Quadra de moralidade
Quando era mais novo, muito novo, quando não fazia ideia sequer das consequências dos atos, nem ponderava sobre as causas dos mesmos, quando pensava que todo o universo se movia em torno do meu ego, houve uma lista de valores, de princípios, que me foram impingidos, sem uma qualquer ordem natural. Eram valores que se considerava importantes e estruturantes daquilo que eu poderia ser e que, sob uma certa perspetiva de desenvolvimento, germinaram naquilo que hoje constitui o meu quadro moral.
Detesto a palavra moralidade. Detesto-a por estar tão umbilicalmente relacionada com as forças mais retrógradas das sociedades humanas e porque, ultimamente, serve sempre de pretexto para os poderosos enraizarem e perpetuarem o seu jugo sobre os mais fracos.
Por isso, esta moralidade de que falo nada tem que ver com aquela que se aprende nas catequeses. São os valores dos homens que existiam muito antes das religiões e dos deuses nascerem. São os princípios dos homens que trabalham e que juntos sobrevivem o dia-a-dia e que amam e se respeitam como irmãos e não como concorrentes. Em última análise, foi essa particularidade das sociedades primitivas humanas que permitiu ao Homem deixar os demais animais para trás na escada evolutiva.
Neste contexto e no contexto da presente quadra natalícia, independentemente do seu significado religioso, queria apontar o seguinte. Um dos valores que me foi transmitido foi que aquele que ajuda não se deve regozijar por isso. Ninguém deve saber. Não deve tomar crédito da ajuda que deu, nem tão pouco adquirir qualquer tipo de vantagem pelo que fez, pois não é por isso que o deve fazer. E contudo...
Hoje não há uma grande superfície, não há um tentáculo capitalista, que não tenha a sua pequena ação caridosa ou campanha solidária, às vezes até mais do que uma, ao sabor do bom espírito natalício. Não existe um que seja. Nunca vi tal igual. E anunciam-no aos sete ventos! Anunciam-no para que acorramos a comprar nos seus estabelecimentos transbordando de piedade ou do que quer que seja.
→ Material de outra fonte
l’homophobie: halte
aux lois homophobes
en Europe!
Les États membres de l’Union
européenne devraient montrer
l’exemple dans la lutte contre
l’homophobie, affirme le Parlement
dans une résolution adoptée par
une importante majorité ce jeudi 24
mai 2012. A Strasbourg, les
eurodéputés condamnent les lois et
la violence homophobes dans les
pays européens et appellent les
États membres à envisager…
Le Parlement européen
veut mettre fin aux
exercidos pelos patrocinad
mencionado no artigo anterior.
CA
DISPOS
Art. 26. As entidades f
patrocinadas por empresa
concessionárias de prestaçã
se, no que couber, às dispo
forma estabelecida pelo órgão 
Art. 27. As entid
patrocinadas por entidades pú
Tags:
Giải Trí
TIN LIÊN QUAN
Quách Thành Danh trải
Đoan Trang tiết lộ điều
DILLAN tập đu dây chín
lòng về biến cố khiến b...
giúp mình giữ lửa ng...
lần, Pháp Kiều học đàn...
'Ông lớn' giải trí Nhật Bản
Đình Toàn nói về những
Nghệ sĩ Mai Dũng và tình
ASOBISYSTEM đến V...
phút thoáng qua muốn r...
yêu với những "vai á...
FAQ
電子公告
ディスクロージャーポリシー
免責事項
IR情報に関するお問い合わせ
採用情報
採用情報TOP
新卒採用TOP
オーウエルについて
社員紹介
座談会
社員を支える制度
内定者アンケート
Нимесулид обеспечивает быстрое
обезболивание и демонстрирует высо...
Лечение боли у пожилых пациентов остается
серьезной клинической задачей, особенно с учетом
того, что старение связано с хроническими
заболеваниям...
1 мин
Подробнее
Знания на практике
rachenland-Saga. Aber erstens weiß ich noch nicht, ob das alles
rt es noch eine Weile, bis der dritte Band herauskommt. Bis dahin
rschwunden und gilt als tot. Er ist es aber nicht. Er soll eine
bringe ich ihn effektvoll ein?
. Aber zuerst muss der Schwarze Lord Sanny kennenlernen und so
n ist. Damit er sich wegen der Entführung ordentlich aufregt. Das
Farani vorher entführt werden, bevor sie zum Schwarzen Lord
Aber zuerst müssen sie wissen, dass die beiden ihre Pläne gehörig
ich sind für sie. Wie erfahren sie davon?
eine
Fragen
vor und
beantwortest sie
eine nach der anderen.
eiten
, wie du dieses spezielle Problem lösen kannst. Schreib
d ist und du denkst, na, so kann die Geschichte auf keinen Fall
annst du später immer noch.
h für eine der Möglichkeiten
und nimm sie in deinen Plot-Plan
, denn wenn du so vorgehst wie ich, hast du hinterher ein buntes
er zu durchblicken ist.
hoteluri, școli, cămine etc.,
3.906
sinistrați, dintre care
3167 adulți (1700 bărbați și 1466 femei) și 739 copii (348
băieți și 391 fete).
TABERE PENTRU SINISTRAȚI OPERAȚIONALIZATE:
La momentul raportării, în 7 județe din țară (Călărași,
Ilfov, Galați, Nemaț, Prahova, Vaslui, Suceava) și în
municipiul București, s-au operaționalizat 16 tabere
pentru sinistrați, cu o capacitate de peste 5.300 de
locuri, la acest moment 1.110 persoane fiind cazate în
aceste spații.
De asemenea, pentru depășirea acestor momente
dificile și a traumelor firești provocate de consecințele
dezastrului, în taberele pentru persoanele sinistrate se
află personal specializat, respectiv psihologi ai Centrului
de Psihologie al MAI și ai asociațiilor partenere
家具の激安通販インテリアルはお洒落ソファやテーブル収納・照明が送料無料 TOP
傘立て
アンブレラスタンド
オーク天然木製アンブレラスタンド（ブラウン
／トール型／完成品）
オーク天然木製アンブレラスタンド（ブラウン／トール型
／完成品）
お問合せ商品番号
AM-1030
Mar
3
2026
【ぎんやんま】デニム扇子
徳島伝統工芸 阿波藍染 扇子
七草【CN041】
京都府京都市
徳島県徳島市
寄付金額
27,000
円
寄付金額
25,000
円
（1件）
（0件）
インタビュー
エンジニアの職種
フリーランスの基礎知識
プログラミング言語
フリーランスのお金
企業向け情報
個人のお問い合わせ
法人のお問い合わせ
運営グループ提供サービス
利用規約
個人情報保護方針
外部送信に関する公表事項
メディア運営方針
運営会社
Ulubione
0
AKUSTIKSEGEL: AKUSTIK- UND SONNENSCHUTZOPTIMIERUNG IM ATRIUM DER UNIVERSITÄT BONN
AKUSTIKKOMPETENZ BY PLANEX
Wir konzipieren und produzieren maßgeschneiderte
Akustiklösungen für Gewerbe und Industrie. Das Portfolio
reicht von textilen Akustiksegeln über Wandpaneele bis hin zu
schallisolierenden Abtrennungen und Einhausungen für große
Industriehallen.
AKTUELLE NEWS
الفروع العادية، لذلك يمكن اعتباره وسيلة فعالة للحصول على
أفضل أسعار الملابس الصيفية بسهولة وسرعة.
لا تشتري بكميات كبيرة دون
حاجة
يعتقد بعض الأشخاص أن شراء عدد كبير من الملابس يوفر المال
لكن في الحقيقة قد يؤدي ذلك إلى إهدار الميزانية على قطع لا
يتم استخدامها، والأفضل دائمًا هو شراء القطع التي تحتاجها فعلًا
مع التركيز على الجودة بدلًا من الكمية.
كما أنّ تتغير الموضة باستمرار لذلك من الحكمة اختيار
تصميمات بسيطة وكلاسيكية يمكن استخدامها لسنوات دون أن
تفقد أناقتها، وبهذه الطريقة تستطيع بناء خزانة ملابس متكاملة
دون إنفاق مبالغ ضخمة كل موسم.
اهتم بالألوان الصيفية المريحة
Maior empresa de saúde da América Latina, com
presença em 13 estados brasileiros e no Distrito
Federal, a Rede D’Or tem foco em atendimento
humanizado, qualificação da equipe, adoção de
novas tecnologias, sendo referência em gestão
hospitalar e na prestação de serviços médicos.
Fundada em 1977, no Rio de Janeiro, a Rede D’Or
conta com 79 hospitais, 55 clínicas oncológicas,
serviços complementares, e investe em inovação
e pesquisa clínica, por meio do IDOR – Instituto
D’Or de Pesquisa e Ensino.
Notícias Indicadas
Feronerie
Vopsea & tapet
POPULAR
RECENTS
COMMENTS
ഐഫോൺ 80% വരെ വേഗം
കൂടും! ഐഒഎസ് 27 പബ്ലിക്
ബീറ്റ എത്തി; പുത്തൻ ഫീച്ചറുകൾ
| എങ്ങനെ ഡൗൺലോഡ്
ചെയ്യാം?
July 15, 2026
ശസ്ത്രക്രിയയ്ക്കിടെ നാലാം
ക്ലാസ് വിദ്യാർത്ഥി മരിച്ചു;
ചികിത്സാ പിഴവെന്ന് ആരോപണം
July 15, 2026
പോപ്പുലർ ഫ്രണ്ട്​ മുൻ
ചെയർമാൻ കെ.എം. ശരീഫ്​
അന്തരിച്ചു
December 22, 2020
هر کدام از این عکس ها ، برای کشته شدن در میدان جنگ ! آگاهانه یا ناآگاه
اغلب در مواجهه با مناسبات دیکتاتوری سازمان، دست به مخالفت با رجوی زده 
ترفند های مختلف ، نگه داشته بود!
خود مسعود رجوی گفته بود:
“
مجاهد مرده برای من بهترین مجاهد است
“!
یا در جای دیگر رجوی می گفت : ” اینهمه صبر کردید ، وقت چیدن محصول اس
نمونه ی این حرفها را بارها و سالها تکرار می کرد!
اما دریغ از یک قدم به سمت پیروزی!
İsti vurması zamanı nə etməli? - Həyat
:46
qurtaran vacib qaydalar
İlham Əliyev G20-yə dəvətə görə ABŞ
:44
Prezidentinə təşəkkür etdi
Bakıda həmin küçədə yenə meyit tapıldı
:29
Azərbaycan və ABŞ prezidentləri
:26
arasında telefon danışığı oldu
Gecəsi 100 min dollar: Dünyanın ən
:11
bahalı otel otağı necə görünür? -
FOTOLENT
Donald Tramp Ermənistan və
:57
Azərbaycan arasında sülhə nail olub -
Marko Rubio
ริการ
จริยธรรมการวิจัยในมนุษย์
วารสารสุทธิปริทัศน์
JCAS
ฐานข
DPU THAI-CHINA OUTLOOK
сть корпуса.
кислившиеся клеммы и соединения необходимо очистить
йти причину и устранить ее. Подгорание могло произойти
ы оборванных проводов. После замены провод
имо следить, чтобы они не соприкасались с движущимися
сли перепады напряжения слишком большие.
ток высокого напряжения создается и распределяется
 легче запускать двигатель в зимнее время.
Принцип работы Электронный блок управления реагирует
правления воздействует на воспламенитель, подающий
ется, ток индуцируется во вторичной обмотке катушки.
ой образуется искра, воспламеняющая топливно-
Ninguém impede que essas lojas e lojinhas façam os seus donativos que, aliás, devem fazer, mas usar a solidariedade como slogan publicitário é demasiado baixo. Tão baixo que me surpreende que aceitemos isto como natural. Surpreende-me que se permita isto. Estará o Homem do século XXI tão afastado assim do seu antepassado ancestral? Por ventura, tratar-se-á de um tipo contemporâneo de moralidade oportunamente disseminado nesta quadra.